Frauenhass als Social-Media-Trend

Auf Tiktok, Youtube und Co. propagieren frauenfeindliche Influencer männliche Überlegenheit und erreichen damit Millionen Nutzer. Was steckt hinter der sogenannten Manosphere?
Ein Teenager ermordet eine Mitschülerin. Die Suche nach dem Motiv führt in die Abgründe des Internets, tief hinein in einen Social-Media-Strudel aus toxischen Männlichkeitsidealen, Gewalt und Frauenhass. Die britische Netflixserie "Adolescence" hat im Frühjahr 2025 nicht nur in Großbritannien einen Nerv getroffen.
Inhalt
Auch in Deutschland entfachte der Mehrteiler von Regisseur Philip Barantini eine Debatte über Frauenfeindlichkeit unter männlichen Jugendlichen, das Bild vom "starken Mann" und den Einfluss sozialer Medien. Ein Begriff, der in diesem Zusammenhang immer wieder fällt: Manosphere. Was hat es damit auf sich?
Was ist die Manosphere?
Die sogenannte Manosphere ist ein Sammelbegriff für Onlinecommunitys, Blogs und Foren, in den User antifeministische und frauenfeindliche Ansichten verbreiten. Die Themen reichen von "Männlichkeitscoachings" und Tipps zur Selbstoptimierung über Fantasien männlicher Vorherrschaft bis hin zu extremem Frauenhass. Expertinnen und Experten unterscheiden verschiedene Gruppen, zum Beispiel Männlichkeitsinfluencer, misogyne Männerrechtsaktivisten, "Pick-up-Artists" und Incels, also unfreiwillig zölibatär lebende Männer.

### Zu bearbeitende Aufgaben
#1 Prüfen Sie anhand des Textes über die Manosphere, ob die folgenden Aussagen zutreffen: (a) Regie bei „Adolescence“ führte Philip Barantini. (b) Laut dem Text traf die Serie im Herbst 2025 einen Nerv. (c) Incels zählen zu den Gruppen, die Expertinnen und Experten innerhalb der Manosphere unterscheiden. Antworten Sie jeweils mit Ja oder Nein und zitieren Sie die ausschlaggebenden Worte des Textes wörtlich.
#2 Auf welchen Plattformen propagieren frauenfeindliche Influencer laut dem Text über die Manosphere männliche Überlegenheit?
#3 Geben Sie aus dem Text über die Manosphere alles von „Frauenhass als Social-Media-Trend“ bis hinunter zu „ist die Manosphere?“ unverändert aus.

### Datenauszug
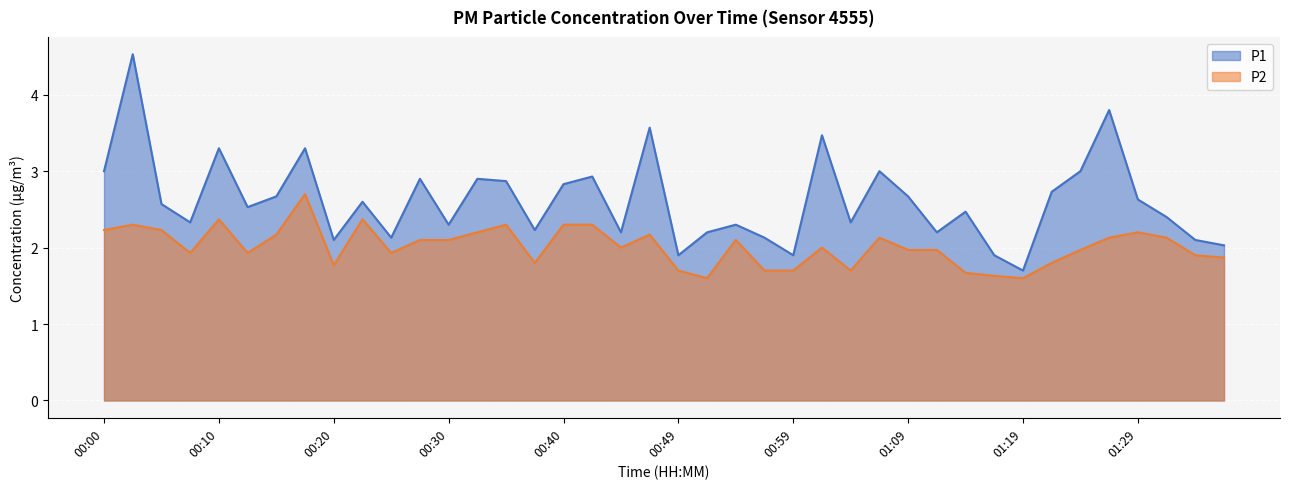

How many values in the P2 series exceed 2?

19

### Antworten nach Nummern
#1
(a) Ja: „der Mehrteiler von Regisseur Philip Barantini“
(b) Nein: „hat im Frühjahr 2025 nicht nur in Großbritannien einen Nerv getroffen“
(c) Ja: „Incels, also unfreiwillig zölibatär lebende Männer“

#2 Auf Tiktok, Youtube und Co.

#3
Frauenhass als Social-Media-Trend

Auf Tiktok, Youtube und Co. propagieren frauenfeindliche Influencer männliche Überlegenheit und erreichen damit Millionen Nutzer. Was steckt hinter der sogenannten Manosphere?
Ein Teenager ermordet eine Mitschülerin. Die Suche nach dem Motiv führt in die Abgründe des Internets, tief hinein in einen Social-Media-Strudel aus toxischen Männlichkeitsidealen, Gewalt und Frauenhass. Die britische Netflixserie "Adolescence" hat im Frühjahr 2025 nicht nur in Großbritannien einen Nerv getroffen.
Inhalt
Auch in Deutschland entfachte der Mehrteiler von Regisseur Philip Barantini eine Debatte über Frauenfeindlichkeit unter männlichen Jugendlichen, das Bild vom "starken Mann" und den Einfluss sozialer Medien. Ein Begriff, der in diesem Zusammenhang immer wieder fällt: Manosphere. Was hat es damit auf sich?
Was ist die Manosphere?